___ TEXTO DE ORIGEM ___

Durante a vida tive muitas experiências que me ajudaram a entender um pouco melhor o que são os poetas. Mas não os poetas que escrevem poesia, estes são escritores. Os poetas de verdade levam um estilo de vida de poesia, mas nem sempre escrevem. Eles vivem a poesia, eles são a poesia! Os poetas são os bon-vivant, aqueles que estão sempre prontos para aproveitar o momento presente, que quando não estão vivendo esse momento presente é por estarem aproveitando alguma outra situação em algum outro lugar em algum recôndito da própria mente, mas estão aproveitando. Nunca vi um poeta que sofresse de ansiedade, pois ansiedade é a angústia pelo que vai acontecer, e eles não querem saber o que vai acontecer. E também nunca vi um poeta verdadeiro, aquele que vive como poeta, sofrer de depressão pelo que já aconteceu e não pode ser mais alterado. O que passou, passou. Se lhe incomoda é por que ele não está vivendo no presente, e isso é simplesmente impossível para os poetas. Eles não sabem viver em mais lugar algum que não seja o presente. Eles ignoram que exista algo diferente do presente. E pode ser que estejam completamente certos.

Agora, e os “poetas do caralho”? Depois de tantos anos tentando entender quem são os poetas e até mesmo trazer um pouco dessa forma de vida para a minha própria vida, tornar-me eu mesmo um poeta, não consegui apreender a essência daqueles que evoluem para chegar à ter o sufixo “do caralho” em sua designação. Até esta última semana. Pensei muito sobre isso e acho que consegui finalmente entender.

___ DADOS FORNECIDOS ___

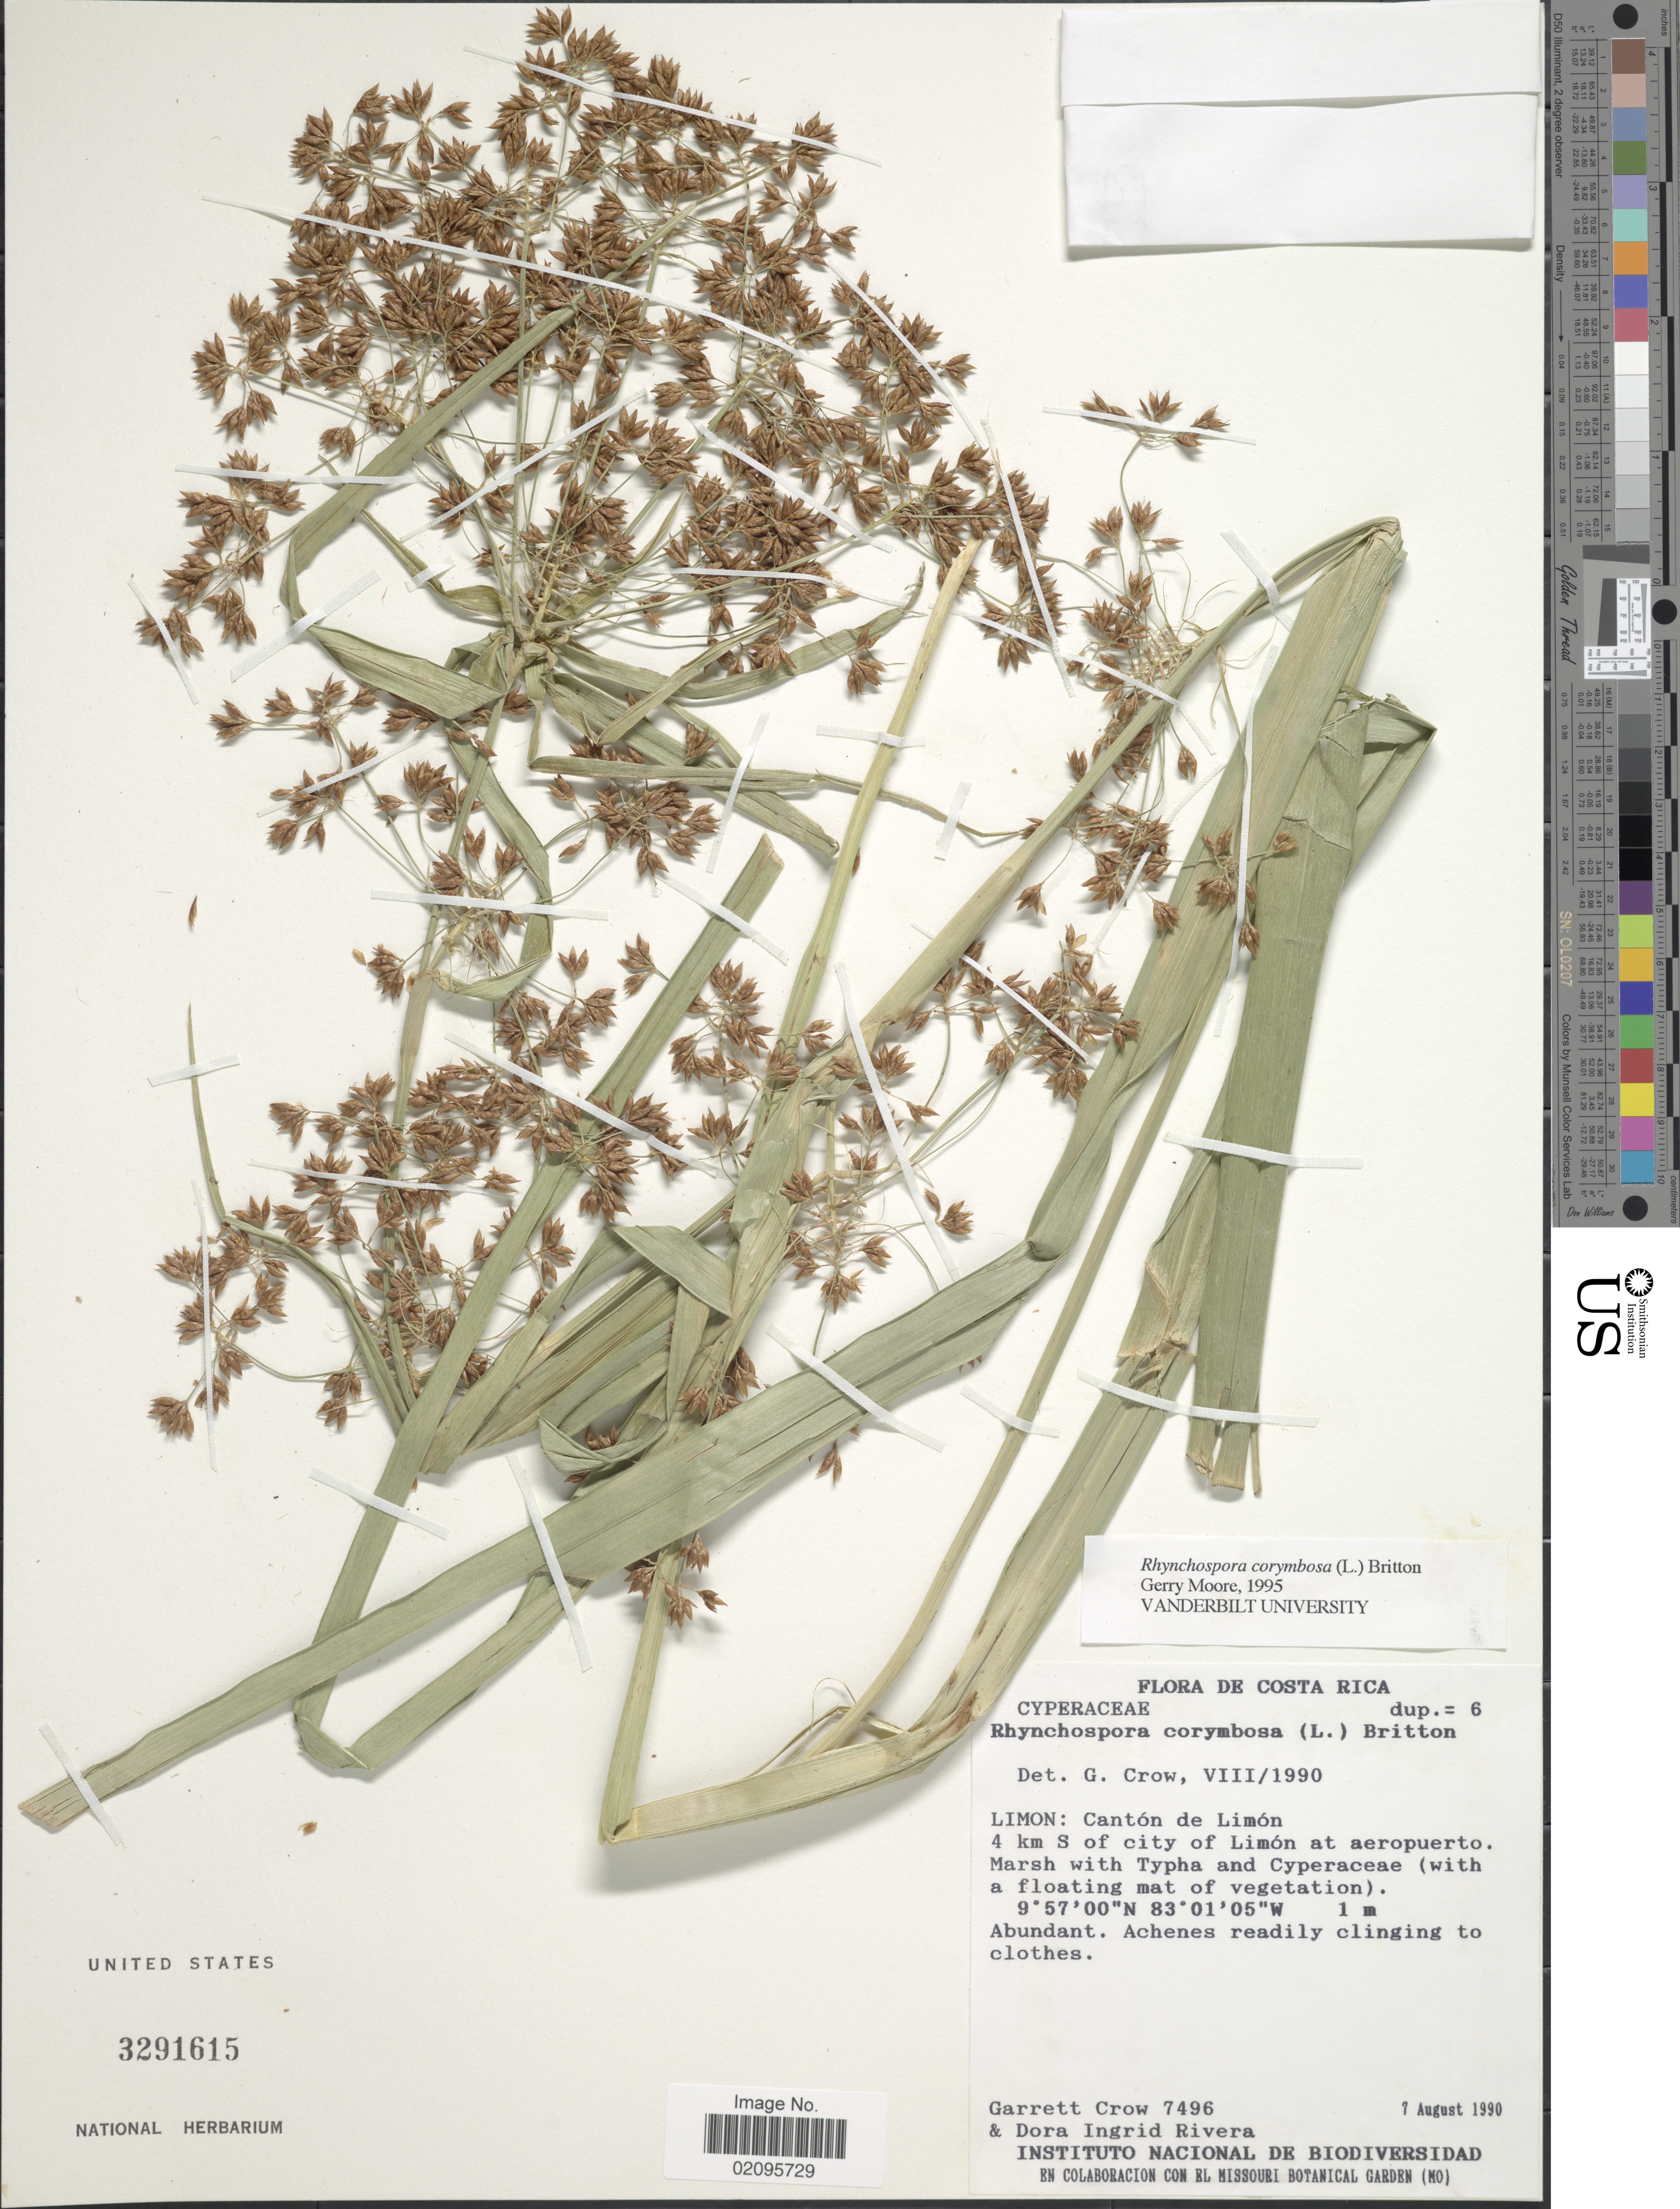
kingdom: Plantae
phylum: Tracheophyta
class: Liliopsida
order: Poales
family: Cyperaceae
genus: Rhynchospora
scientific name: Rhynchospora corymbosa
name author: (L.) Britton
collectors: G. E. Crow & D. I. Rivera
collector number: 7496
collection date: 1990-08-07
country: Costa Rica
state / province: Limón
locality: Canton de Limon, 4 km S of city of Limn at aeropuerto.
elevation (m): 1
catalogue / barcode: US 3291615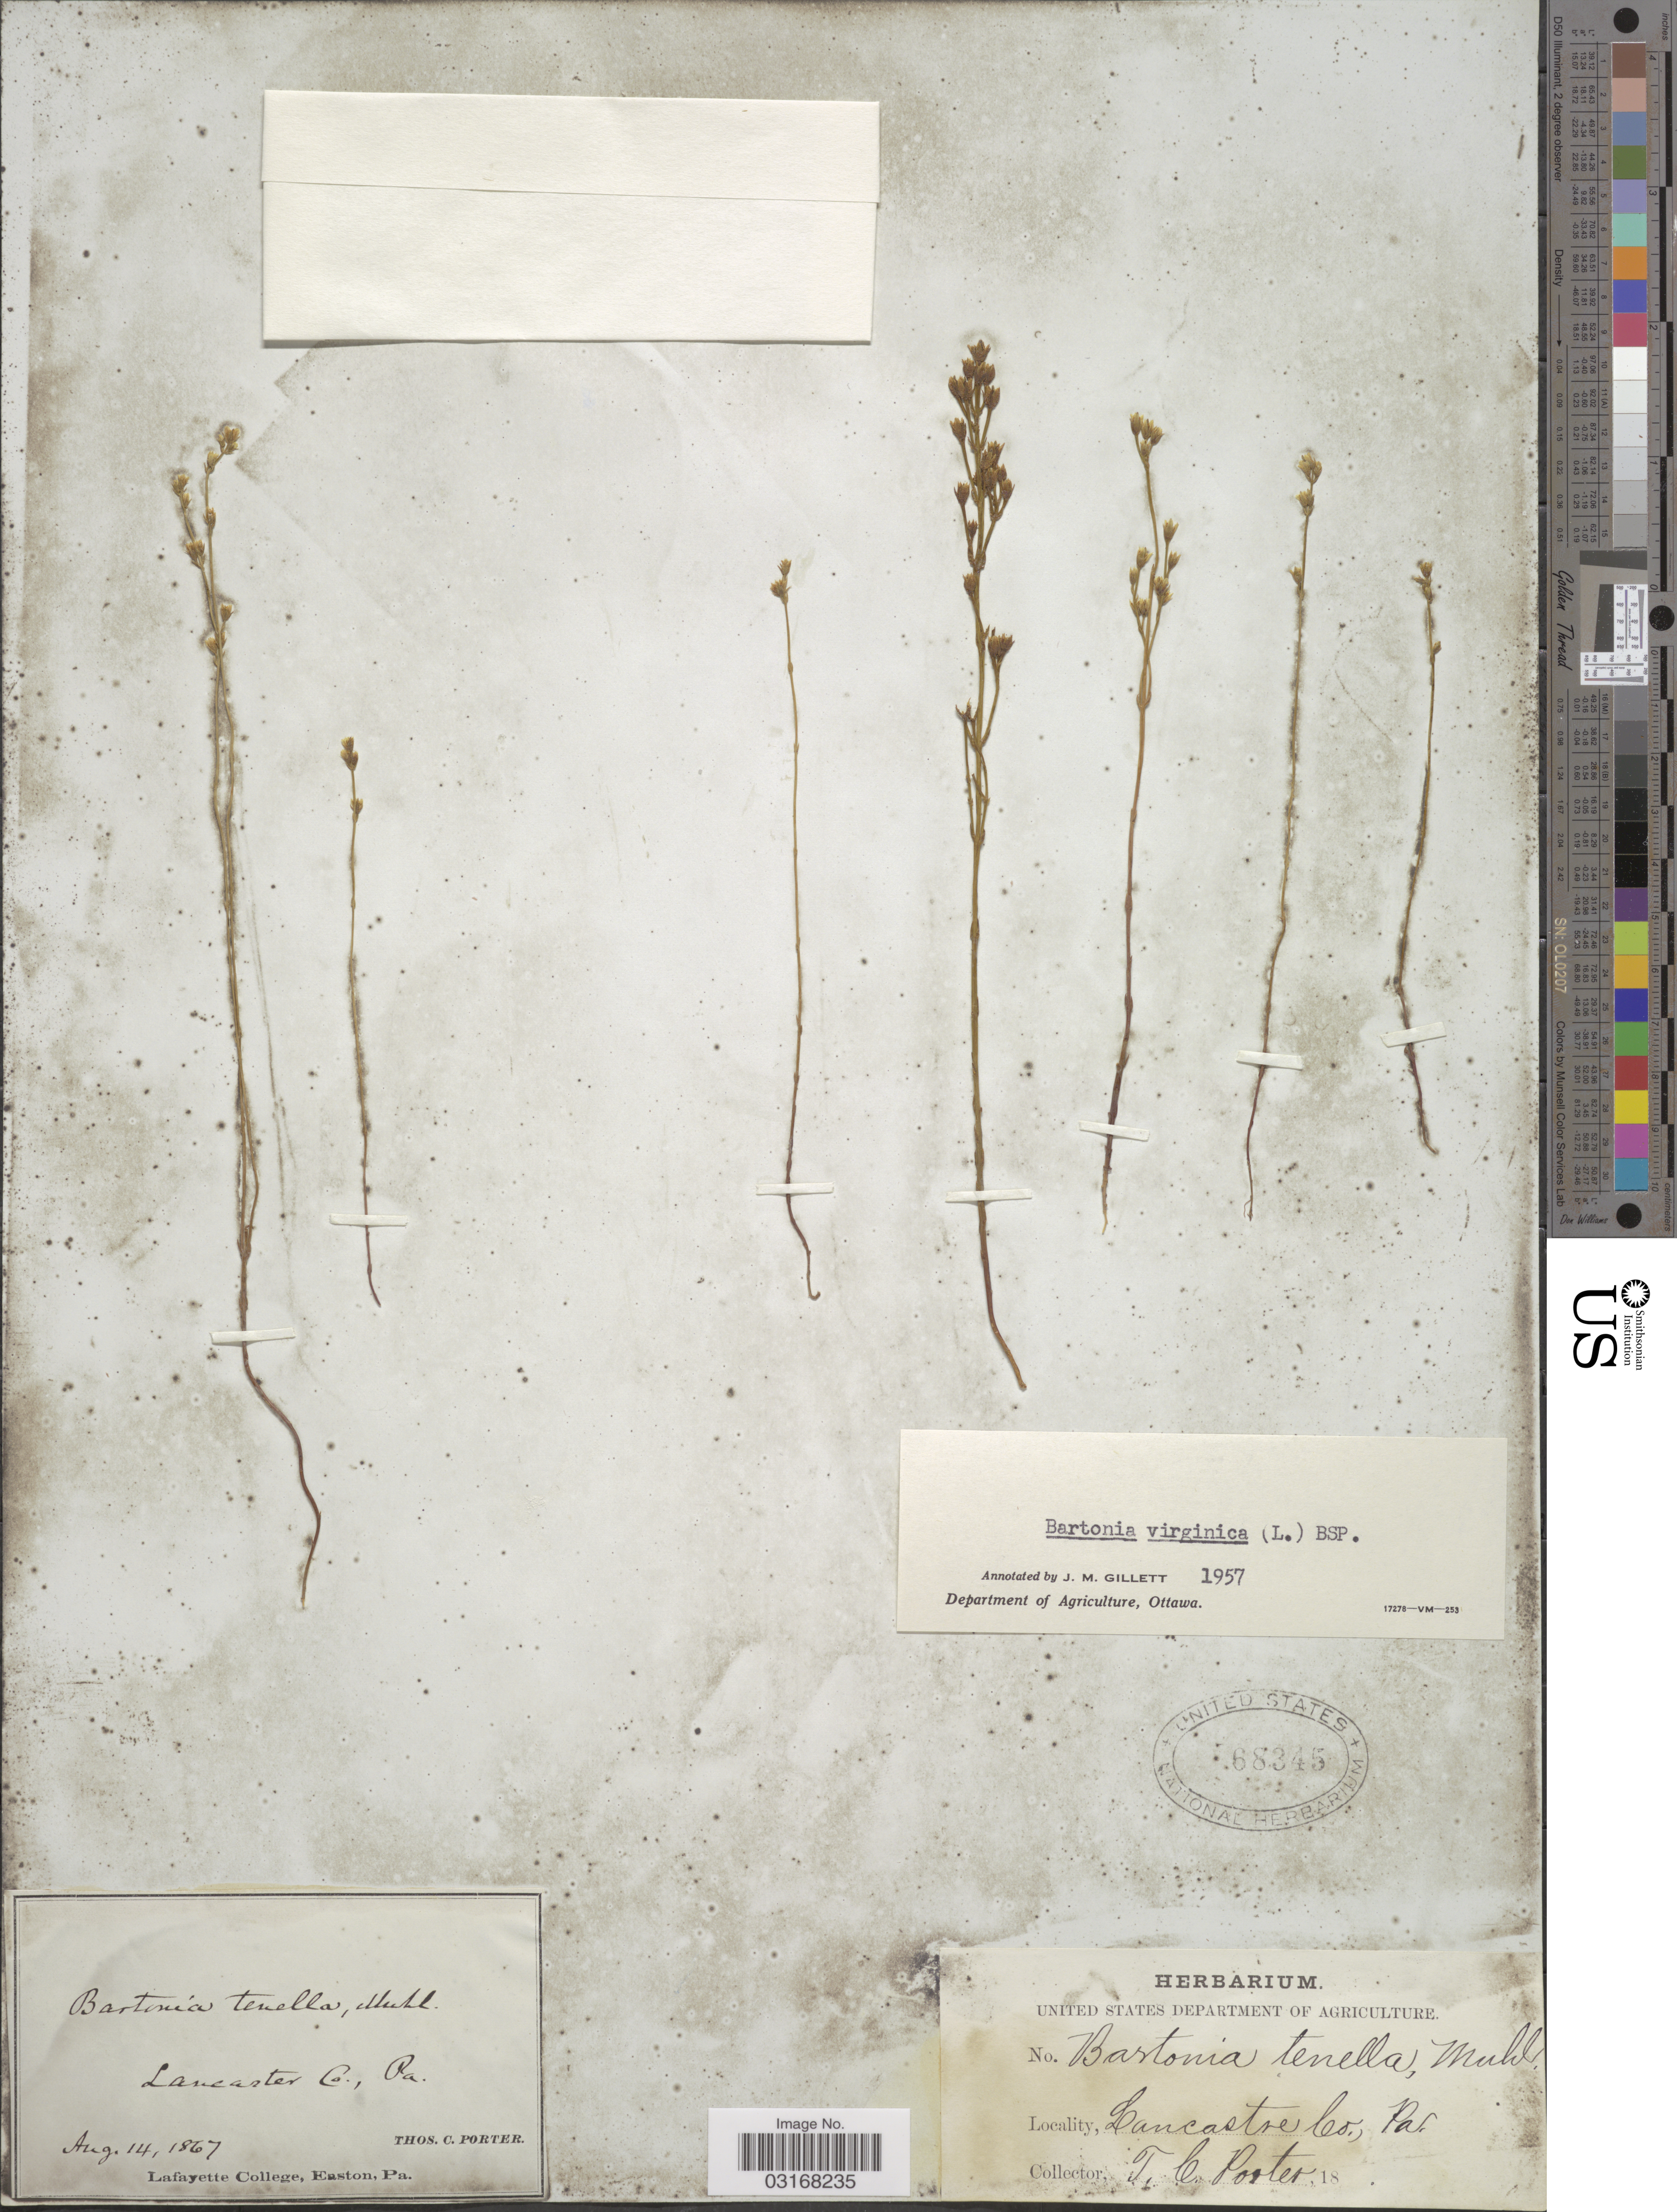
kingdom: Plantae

___

## TAREFA 1
Como o texto sobre os poetas define a ansiedade?
## TAREFA 2
Indique se cada afirmação concorda com o texto sobre os poetas, respondendo sim ou não e citando as palavras do texto que decidem a questão.
(a) Os poetas de verdade sempre escrevem poesia.
(b) O texto chama de escritores aqueles que escrevem poesia.
(c) Segundo o texto, os poetas vivem sobretudo no passado.
## TAREFA 3
Prossiga com o texto sobre os poetas a partir do ponto em que ele termina.

## RESPOSTA 1
Como a angústia pelo que vai acontecer.

## RESPOSTA 2
(a) Não: "Os poetas de verdade levam um estilo de vida de poesia, mas nem sempre escrevem."
(b) Sim: "Mas não os poetas que escrevem poesia, estes são escritores."
(c) Não: "Eles não sabem viver em mais lugar algum que não seja o presente."

## RESPOSTA 3
Diferentemente dos poetas, aqueles que chegam a ganhar o segundo nome não vivem só no presente, não são os eternos bon-vivant que se vê por aí, não são os poetas óbvios. São os poetas do caralho. Se você não os conhecer, não conviver minimamente com eles em algum momento da sua vida, eles nunca vão ser poetas aos seus olhos. Eles sentem o passado, não sabem o que o futuro guarda e ficam curiosos com isso. Podem ficar lúgubres e ao mesmo tempo se manterem poetas. Podem derramar lágrimas e ao mesmo tempo usar toda sua capacidade para estar presente. Entendem que a vida por vezes pode parecer uma bosta, mas é a vida, e ela continua sendo linda. Eles são um passo diferente dos poetas, pois não precisaram chegar a ser poetas, eles já nasceram “poetas do caralho”. É um salto evolutivo, não só um estilo de vida.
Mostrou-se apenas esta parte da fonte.